## Exercise brief
With no addition or omission, return the entries below.

## Given records
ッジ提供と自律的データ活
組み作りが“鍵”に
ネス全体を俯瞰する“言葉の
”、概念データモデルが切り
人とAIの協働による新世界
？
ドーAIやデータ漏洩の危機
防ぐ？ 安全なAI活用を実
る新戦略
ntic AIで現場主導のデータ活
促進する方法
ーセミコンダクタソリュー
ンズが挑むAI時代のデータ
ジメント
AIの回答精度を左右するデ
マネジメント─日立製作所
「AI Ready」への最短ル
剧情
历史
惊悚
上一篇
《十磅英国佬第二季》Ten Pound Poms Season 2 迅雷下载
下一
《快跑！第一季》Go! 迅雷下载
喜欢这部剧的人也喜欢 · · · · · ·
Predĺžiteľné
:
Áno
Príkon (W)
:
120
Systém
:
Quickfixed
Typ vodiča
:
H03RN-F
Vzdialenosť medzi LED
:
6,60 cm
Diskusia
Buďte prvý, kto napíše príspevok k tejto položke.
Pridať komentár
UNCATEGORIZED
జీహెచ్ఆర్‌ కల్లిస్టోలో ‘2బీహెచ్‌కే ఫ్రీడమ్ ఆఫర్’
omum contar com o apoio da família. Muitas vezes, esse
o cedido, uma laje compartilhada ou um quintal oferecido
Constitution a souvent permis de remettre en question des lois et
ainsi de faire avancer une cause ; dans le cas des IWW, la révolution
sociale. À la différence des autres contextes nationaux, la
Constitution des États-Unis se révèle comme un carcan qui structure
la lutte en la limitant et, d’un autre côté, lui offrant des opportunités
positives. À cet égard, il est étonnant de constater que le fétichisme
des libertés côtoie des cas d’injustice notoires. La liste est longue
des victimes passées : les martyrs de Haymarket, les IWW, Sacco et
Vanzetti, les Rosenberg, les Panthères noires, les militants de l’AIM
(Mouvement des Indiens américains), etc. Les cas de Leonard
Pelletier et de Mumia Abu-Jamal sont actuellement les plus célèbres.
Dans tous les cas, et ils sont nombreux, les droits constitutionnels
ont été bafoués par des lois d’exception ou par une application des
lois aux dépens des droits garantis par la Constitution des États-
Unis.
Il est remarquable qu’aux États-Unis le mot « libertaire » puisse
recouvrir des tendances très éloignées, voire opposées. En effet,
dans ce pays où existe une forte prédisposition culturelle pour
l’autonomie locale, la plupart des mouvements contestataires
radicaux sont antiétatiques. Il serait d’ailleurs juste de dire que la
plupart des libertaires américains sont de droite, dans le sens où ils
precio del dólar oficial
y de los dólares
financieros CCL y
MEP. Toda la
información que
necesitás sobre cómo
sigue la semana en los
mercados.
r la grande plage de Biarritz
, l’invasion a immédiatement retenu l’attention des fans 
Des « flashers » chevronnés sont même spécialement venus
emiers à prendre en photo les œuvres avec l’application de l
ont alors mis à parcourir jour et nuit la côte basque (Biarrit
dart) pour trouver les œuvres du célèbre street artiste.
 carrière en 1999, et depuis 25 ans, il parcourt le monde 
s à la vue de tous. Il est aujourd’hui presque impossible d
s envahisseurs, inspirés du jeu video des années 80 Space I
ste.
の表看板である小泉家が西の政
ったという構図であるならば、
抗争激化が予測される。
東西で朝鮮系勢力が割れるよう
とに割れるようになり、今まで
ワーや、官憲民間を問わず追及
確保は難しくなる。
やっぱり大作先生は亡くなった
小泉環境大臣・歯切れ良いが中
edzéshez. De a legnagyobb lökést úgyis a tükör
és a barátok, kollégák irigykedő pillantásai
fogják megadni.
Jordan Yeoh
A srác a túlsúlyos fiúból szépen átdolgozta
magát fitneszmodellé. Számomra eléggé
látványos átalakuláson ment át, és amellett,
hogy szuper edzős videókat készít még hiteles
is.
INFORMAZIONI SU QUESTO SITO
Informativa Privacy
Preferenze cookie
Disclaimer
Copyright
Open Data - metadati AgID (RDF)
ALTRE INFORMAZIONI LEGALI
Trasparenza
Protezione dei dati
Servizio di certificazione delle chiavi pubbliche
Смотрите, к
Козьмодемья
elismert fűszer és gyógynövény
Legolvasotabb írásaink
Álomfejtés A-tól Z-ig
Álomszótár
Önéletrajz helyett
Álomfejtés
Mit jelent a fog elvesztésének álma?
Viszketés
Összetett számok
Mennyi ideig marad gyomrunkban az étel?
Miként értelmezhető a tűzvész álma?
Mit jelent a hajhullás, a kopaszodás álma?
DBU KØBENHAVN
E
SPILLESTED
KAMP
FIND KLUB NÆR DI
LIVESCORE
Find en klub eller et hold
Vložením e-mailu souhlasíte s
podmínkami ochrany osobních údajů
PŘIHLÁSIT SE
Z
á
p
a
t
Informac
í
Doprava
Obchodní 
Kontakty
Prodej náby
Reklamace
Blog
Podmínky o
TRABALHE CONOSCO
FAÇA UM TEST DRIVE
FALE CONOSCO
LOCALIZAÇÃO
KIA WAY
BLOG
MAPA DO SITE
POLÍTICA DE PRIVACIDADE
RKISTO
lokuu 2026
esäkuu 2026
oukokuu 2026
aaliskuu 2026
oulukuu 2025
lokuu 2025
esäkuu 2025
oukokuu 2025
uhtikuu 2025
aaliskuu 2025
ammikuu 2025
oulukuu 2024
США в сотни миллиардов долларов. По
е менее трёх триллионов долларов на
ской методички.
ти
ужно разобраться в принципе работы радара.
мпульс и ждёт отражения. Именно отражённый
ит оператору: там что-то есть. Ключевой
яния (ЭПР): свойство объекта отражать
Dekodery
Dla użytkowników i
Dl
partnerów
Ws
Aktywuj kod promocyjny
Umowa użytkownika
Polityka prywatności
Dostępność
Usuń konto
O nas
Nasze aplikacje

## Result for this task
ッジ提供と自律的データ活
組み作りが“鍵”に
ネス全体を俯瞰する“言葉の
”、概念データモデルが切り
人とAIの協働による新世界
？
ドーAIやデータ漏洩の危機
防ぐ？ 安全なAI活用を実
る新戦略
ntic AIで現場主導のデータ活
促進する方法
ーセミコンダクタソリュー
ンズが挑むAI時代のデータ
ジメント
AIの回答精度を左右するデ
マネジメント─日立製作所
「AI Ready」への最短ル
剧情
历史
惊悚
上一篇
《十磅英国佬第二季》Ten Pound Poms Season 2 迅雷下载
下一
《快跑！第一季》Go! 迅雷下载
喜欢这部剧的人也喜欢 · · · · · ·
Predĺžiteľné
:
Áno
Príkon (W)
:
120
Systém
:
Quickfixed
Typ vodiča
:
H03RN-F
Vzdialenosť medzi LED
:
6,60 cm
Diskusia
Buďte prvý, kto napíše príspevok k tejto položke.
Pridať komentár
UNCATEGORIZED
జీహెచ్ఆర్‌ కల్లిస్టోలో ‘2బీహెచ్‌కే ఫ్రీడమ్ ఆఫర్’
omum contar com o apoio da família. Muitas vezes, esse
o cedido, uma laje compartilhada ou um quintal oferecido
Constitution a souvent permis de remettre en question des lois et
ainsi de faire avancer une cause ; dans le cas des IWW, la révolution
sociale. À la différence des autres contextes nationaux, la
Constitution des États-Unis se révèle comme un carcan qui structure
la lutte en la limitant et, d’un autre côté, lui offrant des opportunités
positives. À cet égard, il est étonnant de constater que le fétichisme
des libertés côtoie des cas d’injustice notoires. La liste est longue
des victimes passées : les martyrs de Haymarket, les IWW, Sacco et
Vanzetti, les Rosenberg, les Panthères noires, les militants de l’AIM
(Mouvement des Indiens américains), etc. Les cas de Leonard
Pelletier et de Mumia Abu-Jamal sont actuellement les plus célèbres.
Dans tous les cas, et ils sont nombreux, les droits constitutionnels
ont été bafoués par des lois d’exception ou par une application des
lois aux dépens des droits garantis par la Constitution des États-
Unis.
Il est remarquable qu’aux États-Unis le mot « libertaire » puisse
recouvrir des tendances très éloignées, voire opposées. En effet,
dans ce pays où existe une forte prédisposition culturelle pour
l’autonomie locale, la plupart des mouvements contestataires
radicaux sont antiétatiques. Il serait d’ailleurs juste de dire que la
plupart des libertaires américains sont de droite, dans le sens où ils
precio del dólar oficial
y de los dólares
financieros CCL y
MEP. Toda la
información que
necesitás sobre cómo
sigue la semana en los
mercados.
r la grande plage de Biarritz
, l’invasion a immédiatement retenu l’attention des fans 
Des « flashers » chevronnés sont même spécialement venus
emiers à prendre en photo les œuvres avec l’application de l
ont alors mis à parcourir jour et nuit la côte basque (Biarrit
dart) pour trouver les œuvres du célèbre street artiste.
 carrière en 1999, et depuis 25 ans, il parcourt le monde 
s à la vue de tous. Il est aujourd’hui presque impossible d
s envahisseurs, inspirés du jeu video des années 80 Space I
ste.
の表看板である小泉家が西の政
ったという構図であるならば、
抗争激化が予測される。
東西で朝鮮系勢力が割れるよう
とに割れるようになり、今まで
ワーや、官憲民間を問わず追及
確保は難しくなる。
やっぱり大作先生は亡くなった
小泉環境大臣・歯切れ良いが中
edzéshez. De a legnagyobb lökést úgyis a tükör
és a barátok, kollégák irigykedő pillantásai
fogják megadni.
Jordan Yeoh
A srác a túlsúlyos fiúból szépen átdolgozta
magát fitneszmodellé. Számomra eléggé
látványos átalakuláson ment át, és amellett,
hogy szuper edzős videókat készít még hiteles
is.
INFORMAZIONI SU QUESTO SITO
Informativa Privacy
Preferenze cookie
Disclaimer
Copyright
Open Data - metadati AgID (RDF)
ALTRE INFORMAZIONI LEGALI
Trasparenza
Protezione dei dati
Servizio di certificazione delle chiavi pubbliche
Смотрите, к
Козьмодемья
elismert fűszer és gyógynövény
Legolvasotabb írásaink
Álomfejtés A-tól Z-ig
Álomszótár
Önéletrajz helyett
Álomfejtés
Mit jelent a fog elvesztésének álma?
Viszketés
Összetett számok
Mennyi ideig marad gyomrunkban az étel?
Miként értelmezhető a tűzvész álma?
Mit jelent a hajhullás, a kopaszodás álma?
DBU KØBENHAVN
E
SPILLESTED
KAMP
FIND KLUB NÆR DI
LIVESCORE
Find en klub eller et hold
Vložením e-mailu souhlasíte s
podmínkami ochrany osobních údajů
PŘIHLÁSIT SE
Z
á
p
a
t
Informac
í
Doprava
Obchodní 
Kontakty
Prodej náby
Reklamace
Blog
Podmínky o
TRABALHE CONOSCO
FAÇA UM TEST DRIVE
FALE CONOSCO
LOCALIZAÇÃO
KIA WAY
BLOG
MAPA DO SITE
POLÍTICA DE PRIVACIDADE
RKISTO
lokuu 2026
esäkuu 2026
oukokuu 2026
aaliskuu 2026
oulukuu 2025
lokuu 2025
esäkuu 2025
oukokuu 2025
uhtikuu 2025
aaliskuu 2025
ammikuu 2025
oulukuu 2024
США в сотни миллиардов долларов. По
е менее трёх триллионов долларов на
ской методички.
ти
ужно разобраться в принципе работы радара.
мпульс и ждёт отражения. Именно отражённый
ит оператору: там что-то есть. Ключевой
яния (ЭПР): свойство объекта отражать
Dekodery
Dla użytkowników i
Dl
partnerów
Ws
Aktywuj kod promocyjny
Umowa użytkownika
Polityka prywatności
Dostępność
Usuń konto
O nas
Nasze aplikacje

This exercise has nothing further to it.